▶ [Document excerpt]:
━━━━━━━━━━

I have found that the key is in the argument of the wave function. I have modified the script that Henrik provided to use the TriangleWave function. I'm not even certain I understand how dividing by the "time" parameter in the argument of the wave is able to create the wave-like feature (without it, an arc is created, not a wave), but it seems to work perfectly. See below:

Manipulate[

 ParametricPlot[
  {
   (1 + 0.2*TriangleWave[(20*t)/time])*Cos[t],
   (1 + 0.2*TriangleWave[(20*t)/time])*Sin[t]
   },
  {t, 0, time},
  AspectRatio -> Automatic,
  Axes -> None,
  PlotRange -> {  -1.2*1, 1.2*1  },
  PerformanceGoal -> "Quality",
  ImageSize -> Medium
  ],

 {
  {time, 0.1},
  0.1,
  2 Pi
  },
 TrackedSymbols :> {time}
 ]

Yes, I perfectly agree - I could not have found better words!

Hi Henrik,

Thanks for your post and reply. Your solution does draw a spring compressing and expanding along an arc. However, I'm looking to do this in 2D, not 3D. Is there a way to permanently set the 3D picture from the side so that it appears 2D? I'm not sure a 3D parametric plot will be compatible with the rest of the script, though. The function is a SHO with the position mapped by Cosine and Sine functions, to give the appearance that the mass is oscillating in 2D along an arc. I'm trying to get a TriangleWave (which looks like a spring) to compress and contract with the mass along the 2D arc. When I plot the TriangleWave with Polar plot, I can get the spring to bend along the 2D arc, but I cannot get it to compress and expand. When I plot the TriangleWave with ParametricPlot, I can get it to expand and contract, but not bend along the arc.

The function I'm using to do the oscillation is:

\[Theta]1[m_, k_, t_] = \[Pi]/2 + 1/6 \[Pi] Cos[(Sqrt[2] Sqrt[k] t)/Sqrt[m]];

The graphics I've tried are (just click 'Play' to see what I'm talking about):

Manipulate[

 Graphics[{

   {
    Directive[  RGBColor[0.5, 0.5, 0.5], AbsoluteThickness[3], Opacity[1]  ],
    Circle[
     {0, 0},
     1,
     {0, Pi}
     ]
    },

   {(* Mass-1 *)
    Directive[  RGBColor[0, 0, 1], Opacity[0.75]  ],
    Disk[
     {
      1*Cos[  \[Theta]1[10, 2, time]  ],
      1*Sin[  \[Theta]1[10, 2, time]  ]
      },
     1/15
     ]
    (* Mass-1 *)},
   {(* Spring-1 *)

━━━━━━━━━━

▶ [Provided material]:
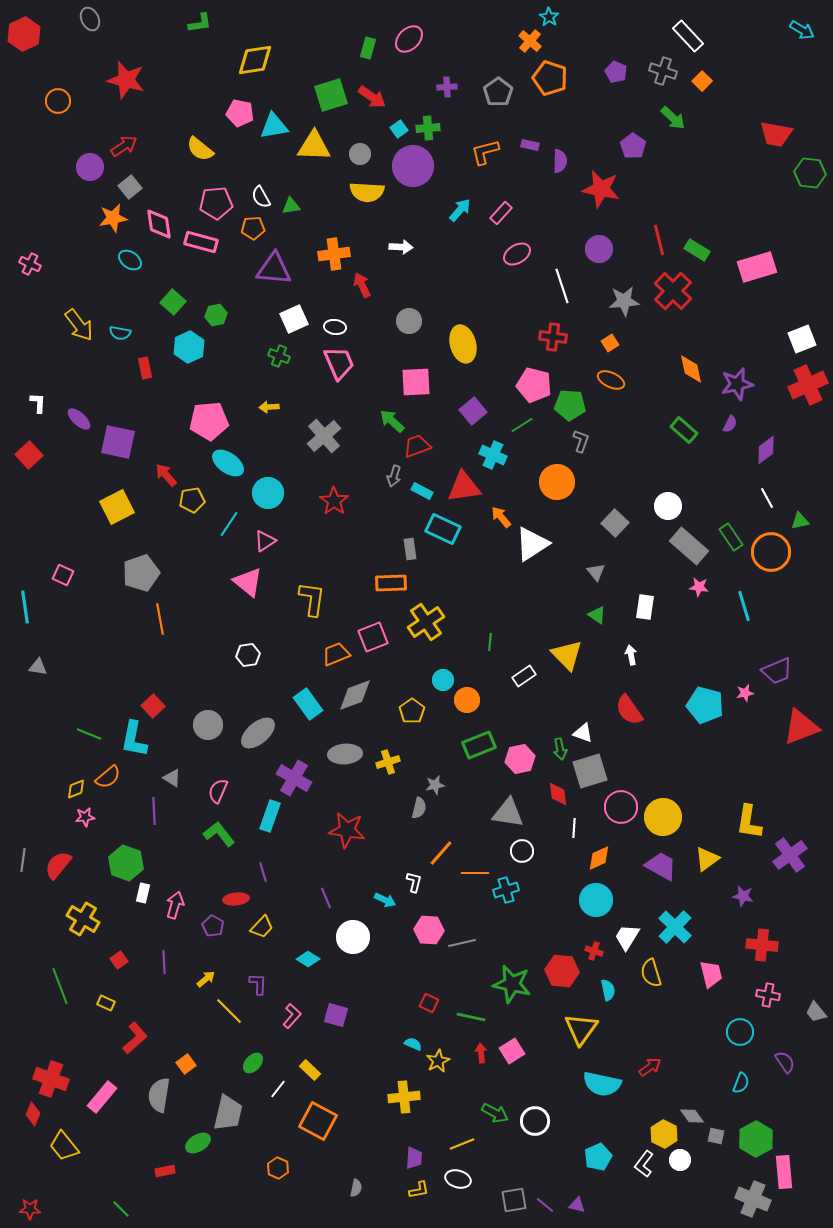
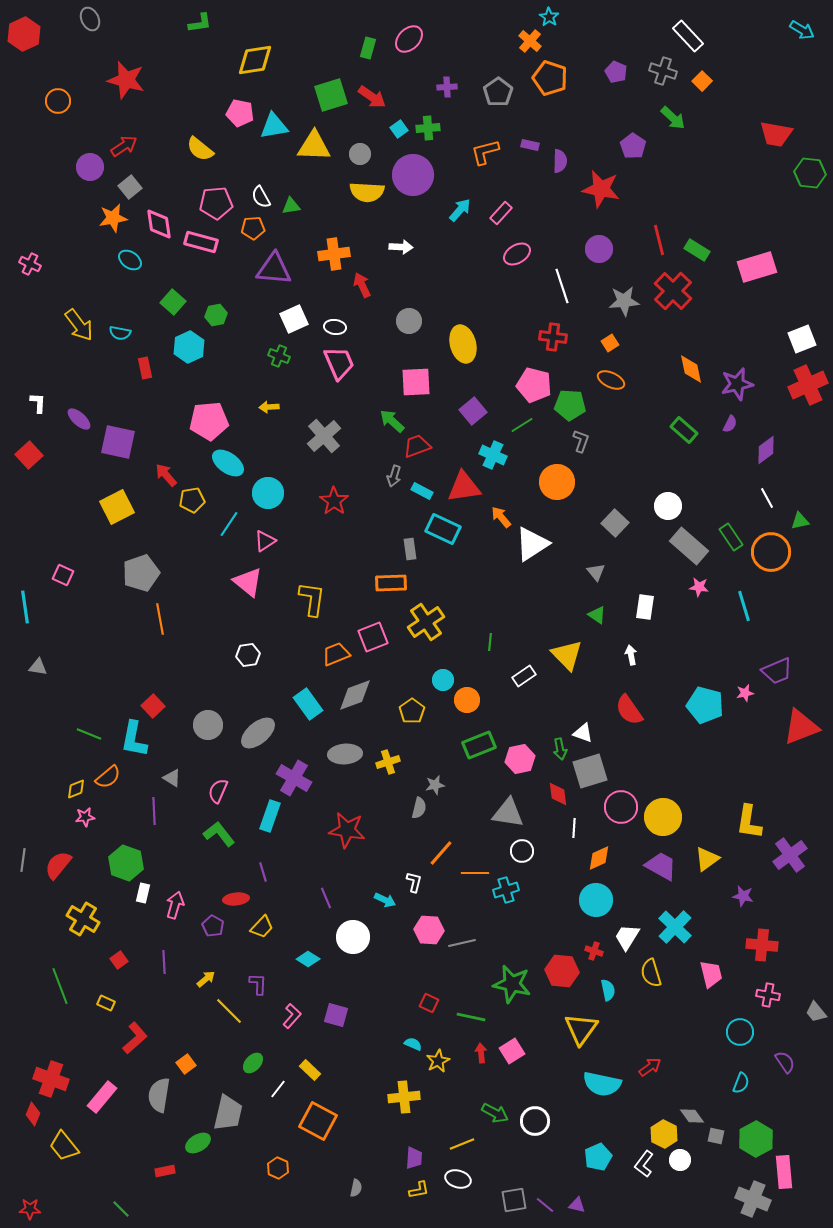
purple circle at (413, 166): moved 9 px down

━━━━━━━━━━

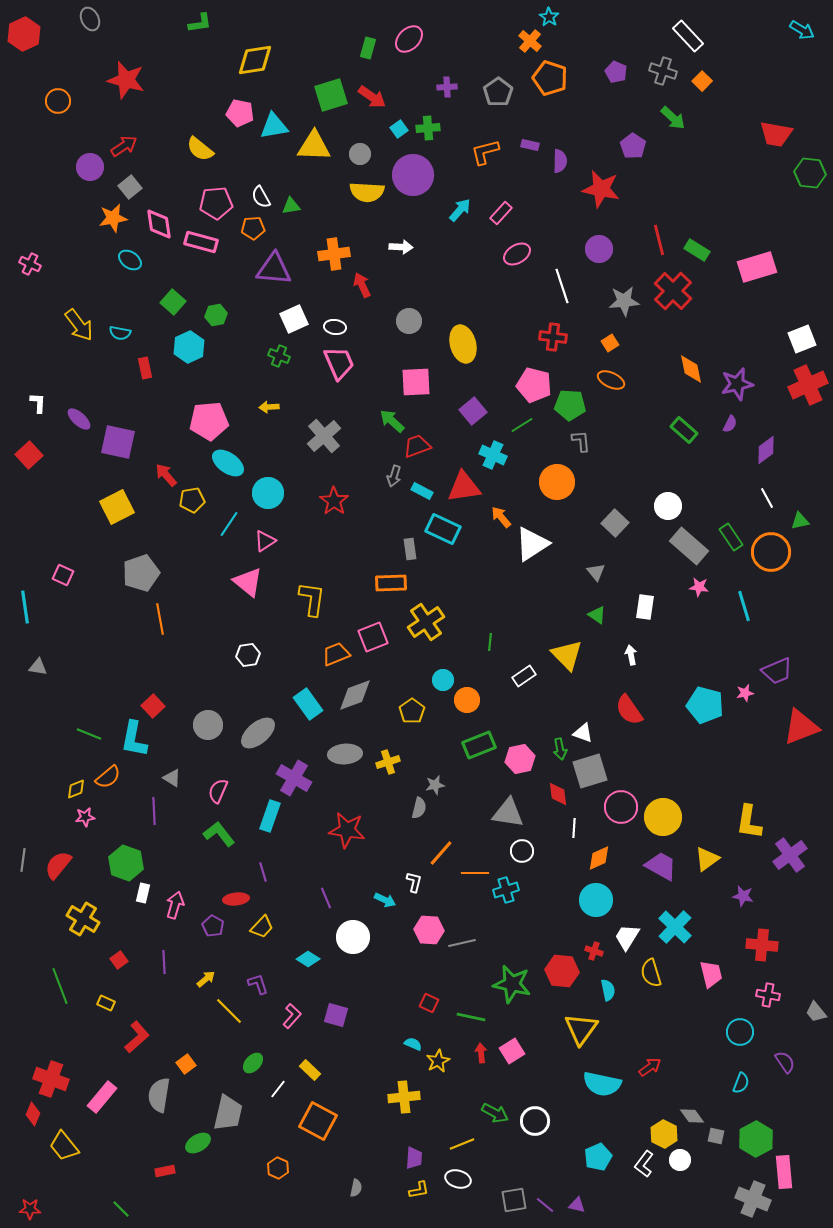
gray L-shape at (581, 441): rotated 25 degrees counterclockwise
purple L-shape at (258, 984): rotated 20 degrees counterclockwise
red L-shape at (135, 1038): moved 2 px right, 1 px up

━━━━━━━━━━

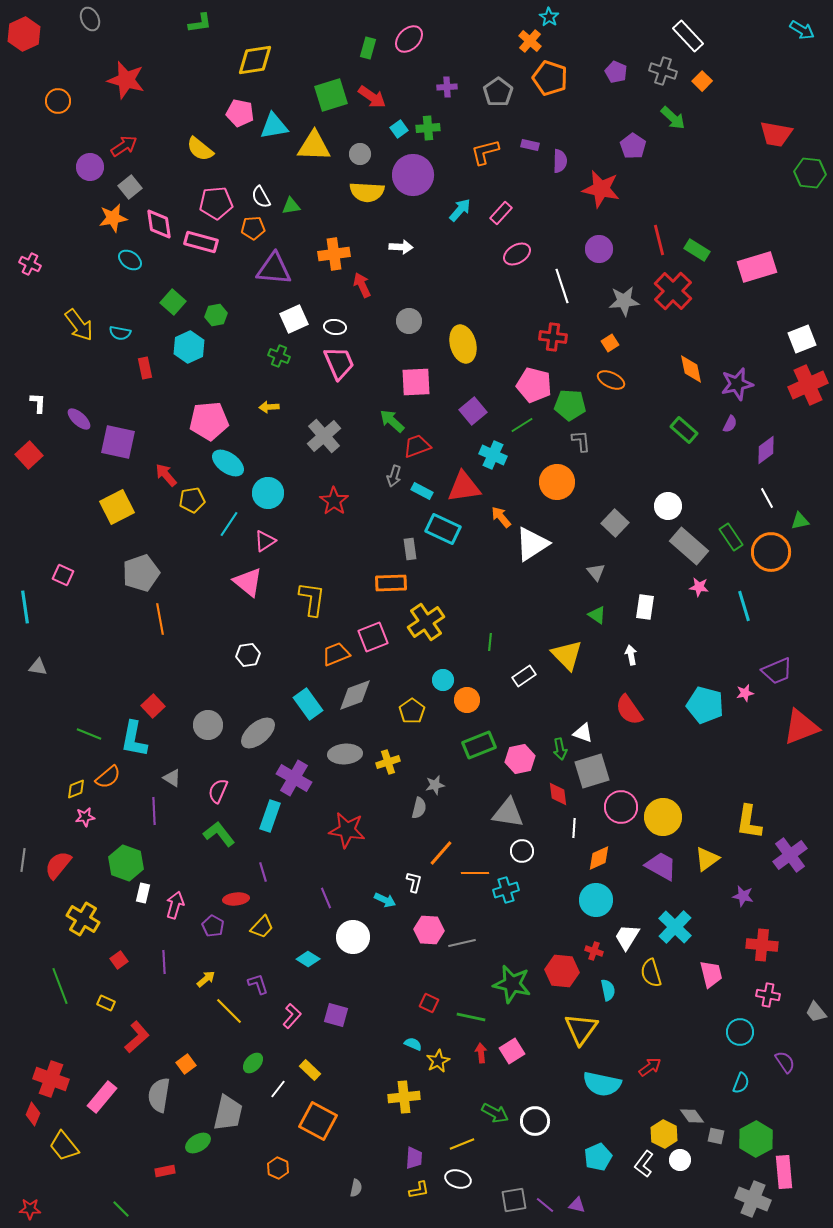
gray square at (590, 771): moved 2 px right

━━━━━━━━━━

▶ [Job A]:
In the forum thread on animating a spring along an arc, write out the part that opens with the words containing "Thanks for your" and closes with "along the arc.".
▶ [Job B]:
Which option names are set with "->" inside the ParametricPlot call in the forum thread on animating a spring along an arc?
The records stand apart from the forum thread and are unrelated to it.

▶ [Full response A]:
Thanks for your post and reply. Your solution does draw a spring compressing and expanding along an arc. However, I'm looking to do this in 2D, not 3D. Is there a way to permanently set the 3D picture from the side so that it appears 2D? I'm not sure a 3D parametric plot will be compatible with the rest of the script, though. The function is a SHO with the position mapped by Cosine and Sine functions, to give the appearance that the mass is oscillating in 2D along an arc. I'm trying to get a TriangleWave (which looks like a spring) to compress and contract with the mass along the 2D arc. When I plot the TriangleWave with Polar plot, I can get the spring to bend along the 2D arc, but I cannot get it to compress and expand. When I plot the TriangleWave with ParametricPlot, I can get it to expand and contract, but not bend along the arc.

▶ [Full response B]:
AspectRatio, Axes, PlotRange, PerformanceGoal, ImageSize